◆ **REQUIREMENT**
Return every line of the listing below word for word, leaving out the pictures.

◆ **MATERIAL**
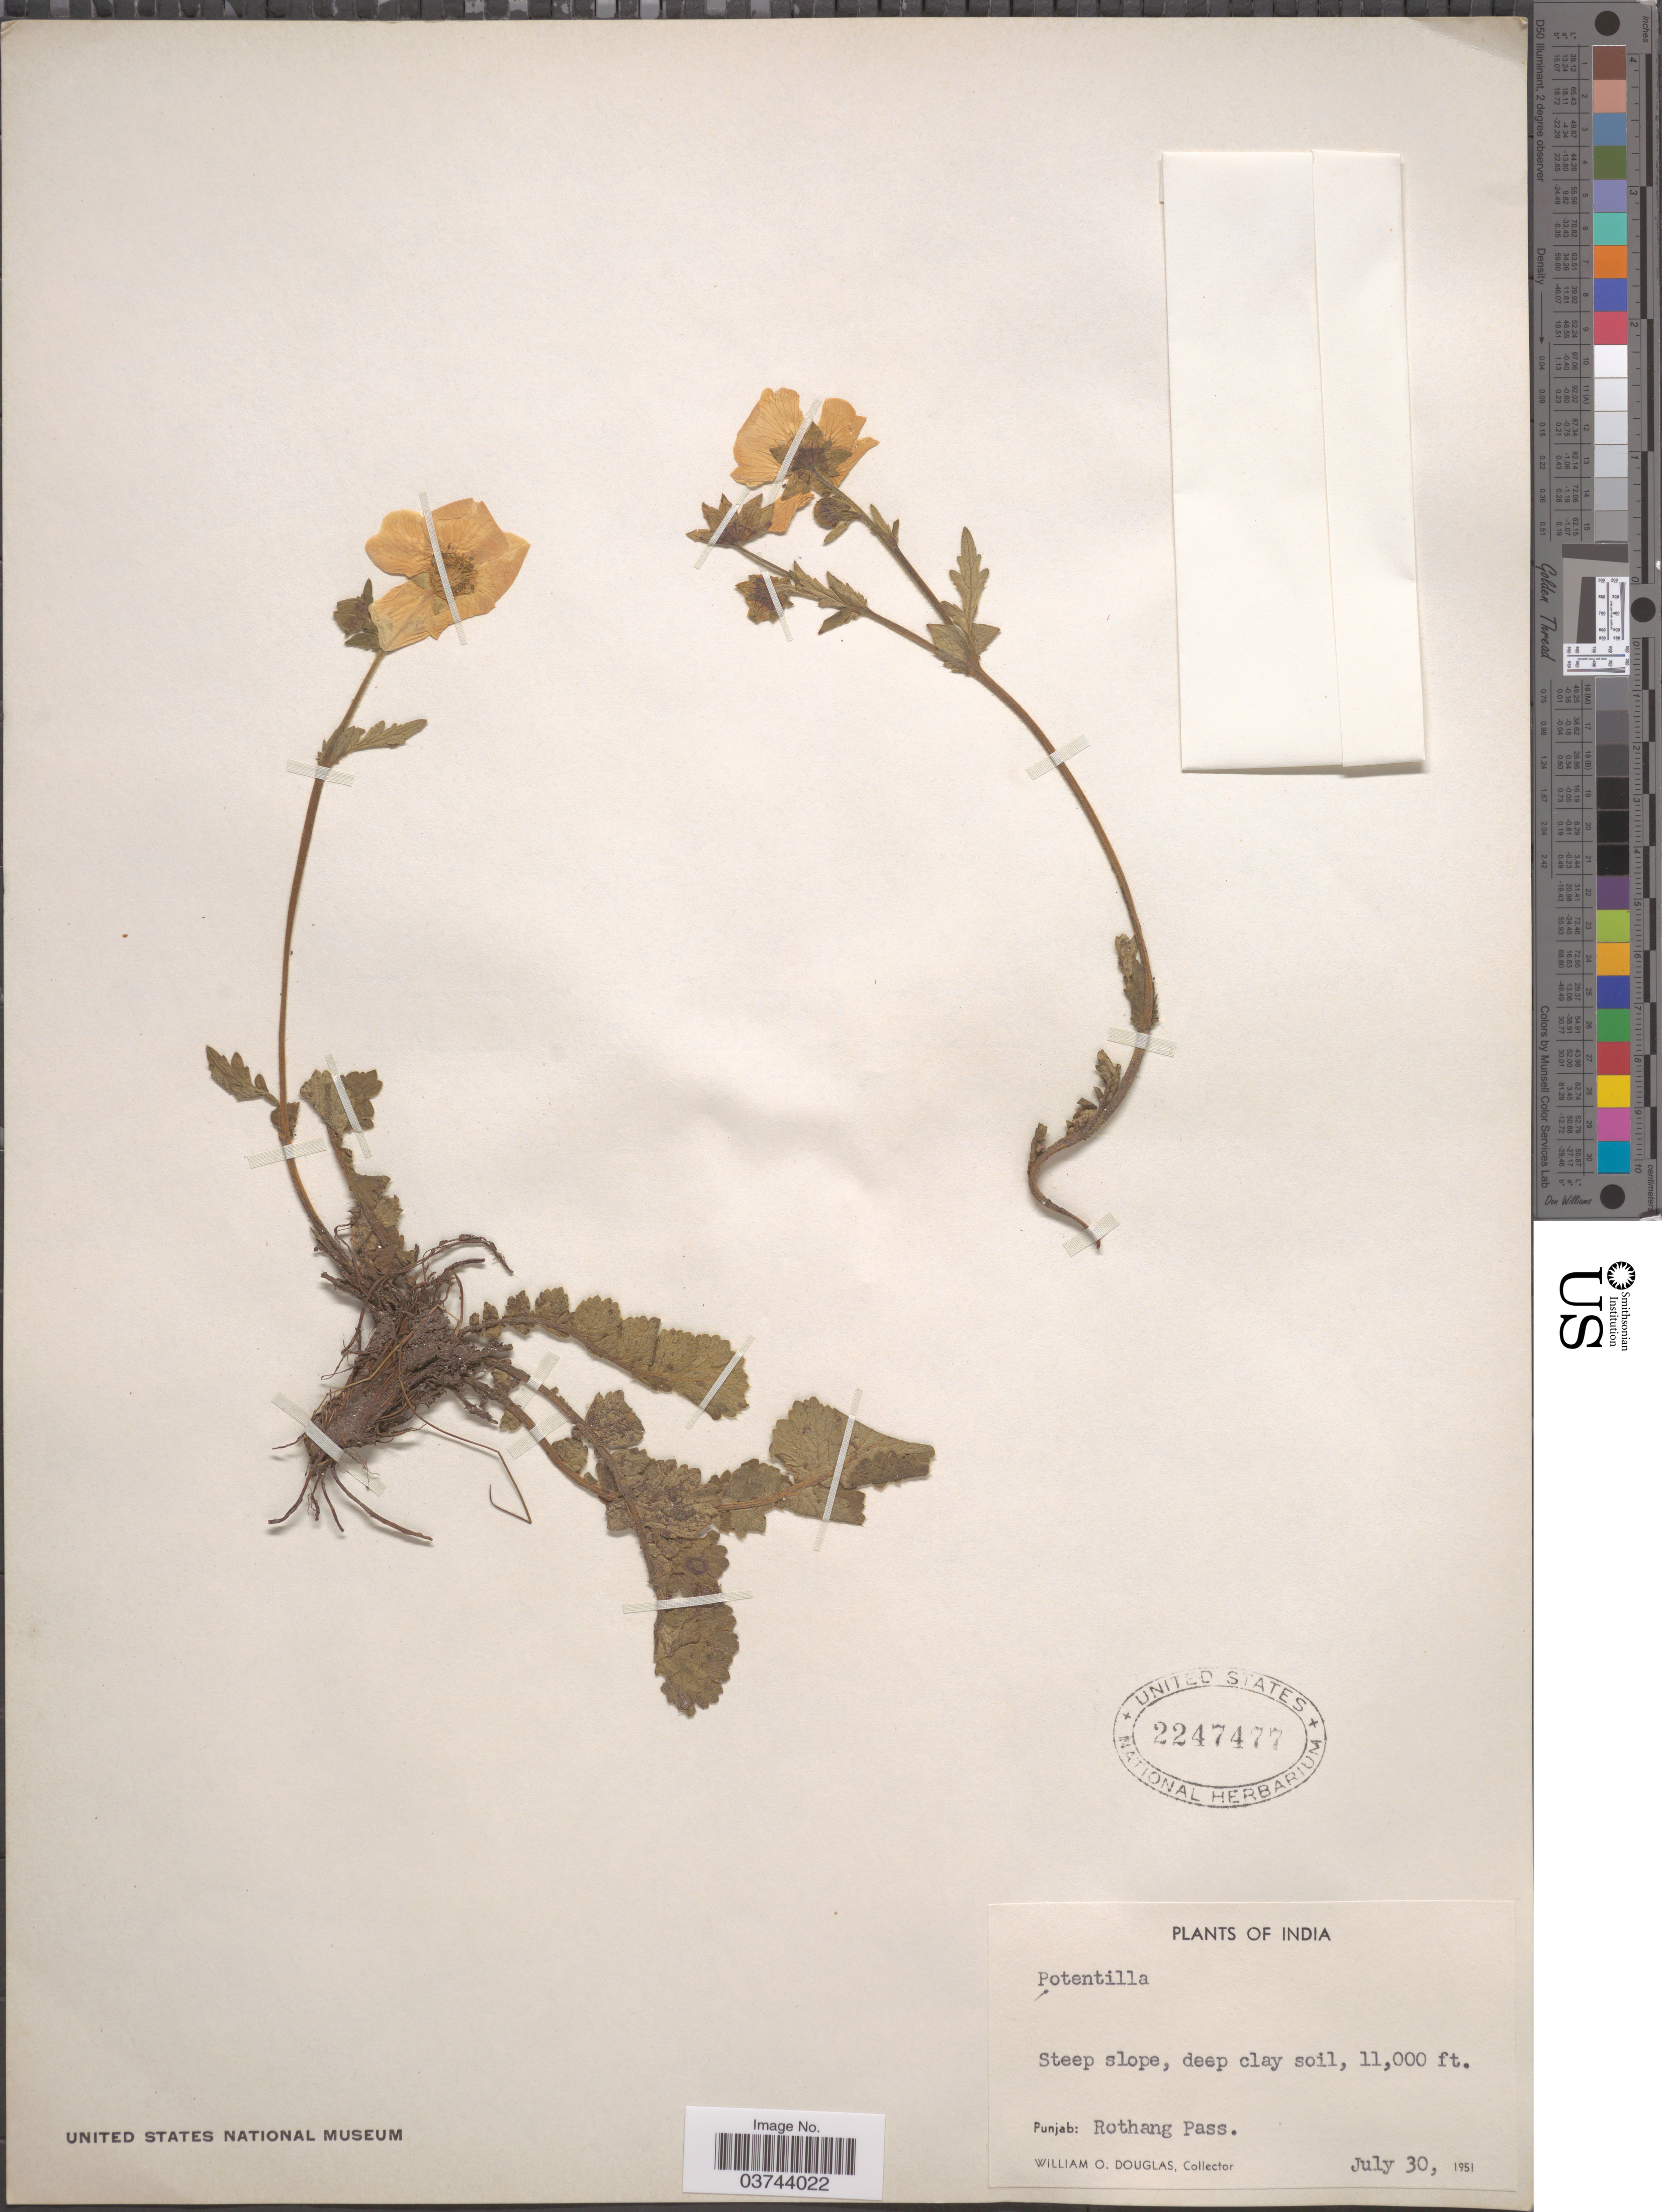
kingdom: Plantae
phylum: Tracheophyta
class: Magnoliopsida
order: Rosales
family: Rosaceae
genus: Potentilla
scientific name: Potentilla sp.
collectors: W. Douglas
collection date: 1951-07-30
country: India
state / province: Punjab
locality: Rothang Pass.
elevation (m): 3353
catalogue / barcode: US 2247477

◆ **ANSWER TO THIS TASK**
kingdom: Plantae
phylum: Tracheophyta
class: Magnoliopsida
order: Rosales
family: Rosaceae
genus: Potentilla
scientific name: Potentilla sp.
collectors: W. Douglas
collection date: 1951-07-30
country: India
state / province: Punjab
locality: Rothang Pass.
elevation (m): 3353
catalogue / barcode: US 2247477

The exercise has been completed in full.